The creation of the “at risk mental state” and criteria to prospectively identify individuals at “clinical” or “ultra-high risk” (UHR) for psychosis was the catalyst for global research seeking the elusive goal of preventing the onset of psychotic disorder (Cannon et al., 2008; Yung et al., 1996; Yung et al., 2003). A paradigm shift led to a range of candidate interventions being tested to determine their efficacy in preventing transition to psychosis and improving symptomatic and functional outcomes.

Results from initial randomized controlled trials (RCTs) were encouraging and assembled conclusive Cochrane level 1 evidence demonstrating that intervening could reduce the risk of transition from UHR state to a psychotic disorder by around 50% for at least 1–2 years and relieve current symptoms (Preti and Cella, 2010; Stafford et al., 2013; van der Gaag et al., 2013). As with treatments for other mental disorders, notably depression (Amick et al., 2015; Barth et al., 2013), several different interventions were equally effective, with similar effect sizes and number needed to treat (NNT) results. This is likely a reflection of clinical heterogeneity in this population, or that several routes lead to the same result.

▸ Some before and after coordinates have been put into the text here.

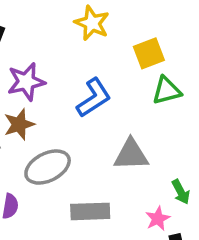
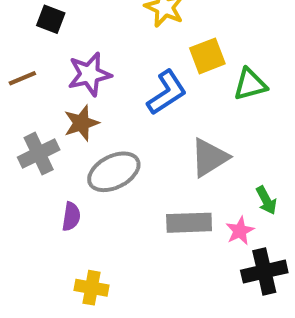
yellow square: (149, 53) -> (207, 56), moved
gray triangle: (131, 155) -> (209, 158), turned -30
gray rectangle: (90, 211) -> (189, 223), moved

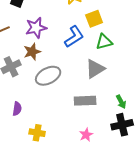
green triangle: (250, 84) -> (104, 42), moved
green arrow: (266, 200) -> (121, 102), moved
purple semicircle: (71, 217) -> (17, 109), moved
pink star: (240, 231) -> (86, 135), moved

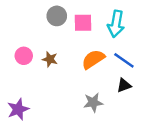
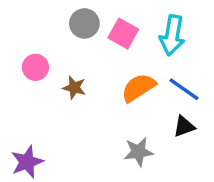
pink square: (83, 23) -> (123, 34), turned 30
pink circle: (24, 56) -> (35, 67), moved

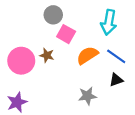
pink square: (123, 34) -> (66, 34), moved
pink circle: (35, 67) -> (21, 61), moved, size x1.6

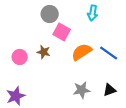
cyan arrow: (109, 22) -> (93, 13), moved, size x0.7
pink circle: (21, 61) -> (20, 57), size x0.6
black triangle: (116, 80) -> (110, 90), moved

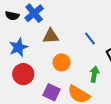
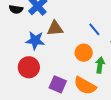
blue star: (18, 47) -> (35, 40), moved, turned 30
orange circle: (62, 62) -> (84, 53), moved

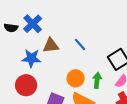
blue line: (94, 29) -> (80, 44), moved
orange circle: (84, 53) -> (76, 78), moved

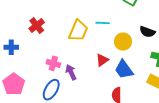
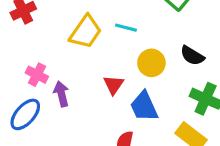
red triangle: (102, 60) -> (114, 85), turned -32

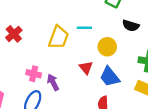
black semicircle: (192, 56) -> (131, 26), moved

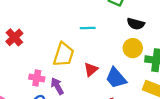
yellow trapezoid: (59, 37) -> (64, 54), moved
yellow circle: (107, 47) -> (133, 48), moved
red triangle: (86, 68) -> (91, 69), turned 32

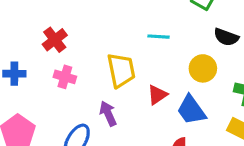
yellow circle: (133, 48) -> (203, 68), moved
yellow trapezoid: (64, 54) -> (121, 70), turned -35
pink cross: (37, 78) -> (65, 77), moved

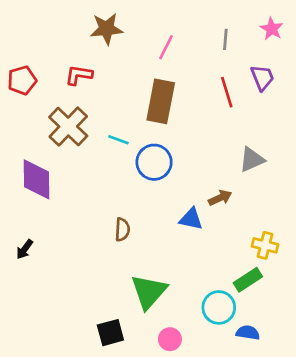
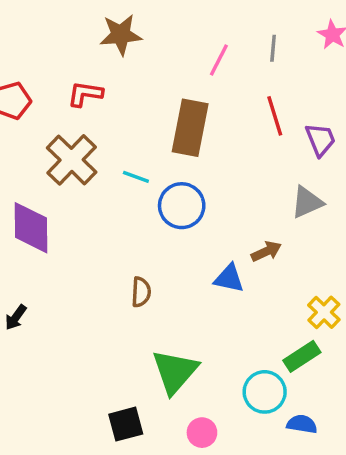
pink line: (166, 47) -> (219, 60), moved
purple trapezoid: (262, 78) -> (321, 140), moved
yellow cross: (265, 245) -> (324, 312), turned 30

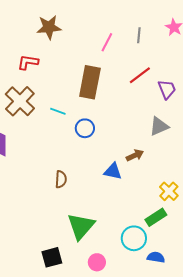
red line: (275, 116) -> (140, 75), turned 70
blue circle: (182, 206) -> (85, 128), size x0.7

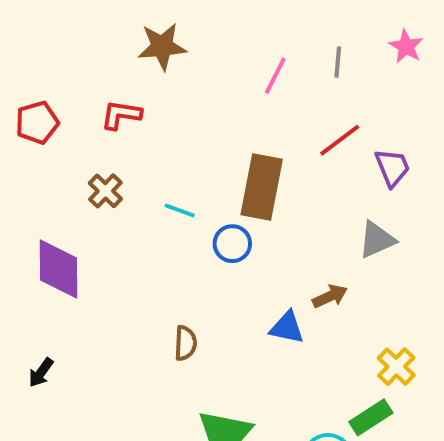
brown rectangle: (90, 82) -> (262, 187), moved
brown cross: (20, 101) -> (105, 191), size x0.6

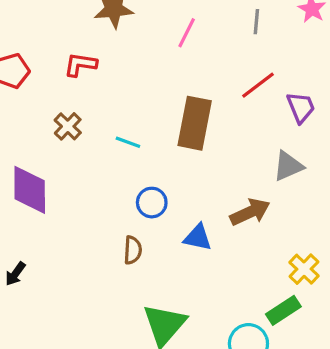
pink line: (275, 76) -> (187, 33), moved
blue circle: (232, 244) -> (152, 203), moved
brown arrow: (330, 296) -> (250, 212), size x1.4
blue triangle: (287, 328) -> (198, 237), moved

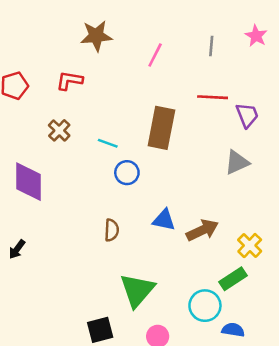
red line: (258, 85) -> (213, 97), turned 40
blue circle: (152, 203) -> (127, 173), moved
brown arrow: (250, 212) -> (202, 230), moved

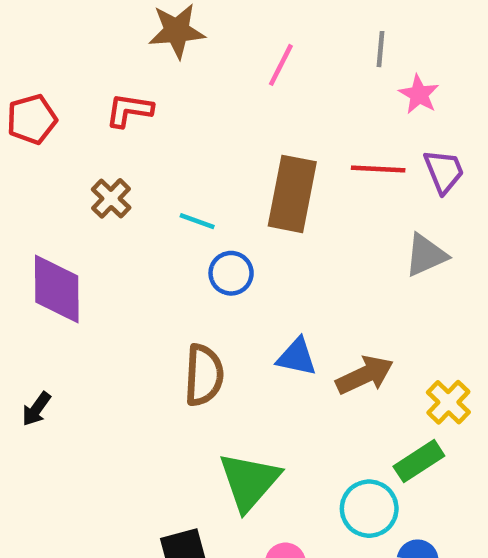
pink star: (256, 36) -> (419, 94), moved
red line: (213, 97) -> (378, 169), moved
brown semicircle: (112, 230) -> (204, 375), size x1.5

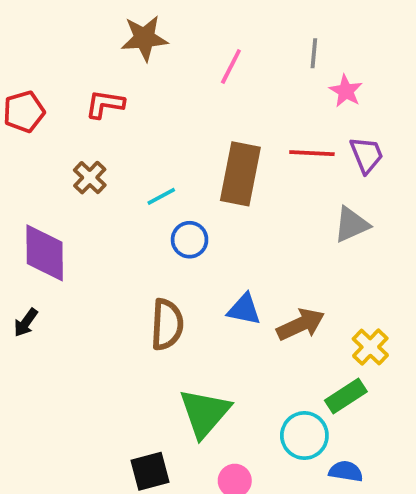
cyan line: (197, 221) -> (161, 196), turned -48
black arrow: (36, 409) -> (26, 323), moved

Recent meta-analyses confirmed that many interventions are as effective as each other, and further concluded that there was a current lack of evidence to support the use of any specific intervention across a range of outcomes, including transition to full threshold psychosis and attenuated psychotic symptoms (Davies et al., 2018a; Davies et al., 2018b; Devoe et al., 2019a). However, there are problems with the choice of research questions and methodology in these recent network meta-analyses (NMAs) (Stein and Norman, 2019), notably treating active control conditions as the equivalent of placebo. Further doubts about the efficacy of treatments in the UHR group were recently reinforced by, in our view, a confusing review published by the Cochrane Schizophrenia Center (Bosnjak Kuharic et al., 2019). While it may be the case that no specific intervention is more efficacious than any other for the UHR group, the interpretation of recent NMAs have served to obscure the benefits of cognitive behaviorally influenced psychosocial interventions. Cognitive behavioral therapy (CBT) is safe and relatively potent (Hutton and Taylor, 2014). It remains the recommended treatment in the National Institute for Health and Care Excellence guidelines (NICE, 2013; NICE, 2014), the British Association of Psychopharmacology guidelines (Barnes et al., 2020), and the Australian Clinical Guidelines for Early Psychosis (Early Psychosis Guidelines Writing Group and EPPIC National Support Program, 2016).

This critical narrative review revisits evidence from individual RCTs in the UHR population, re-examines recent meta-analytic and Cochrane findings, and proposes future research directions.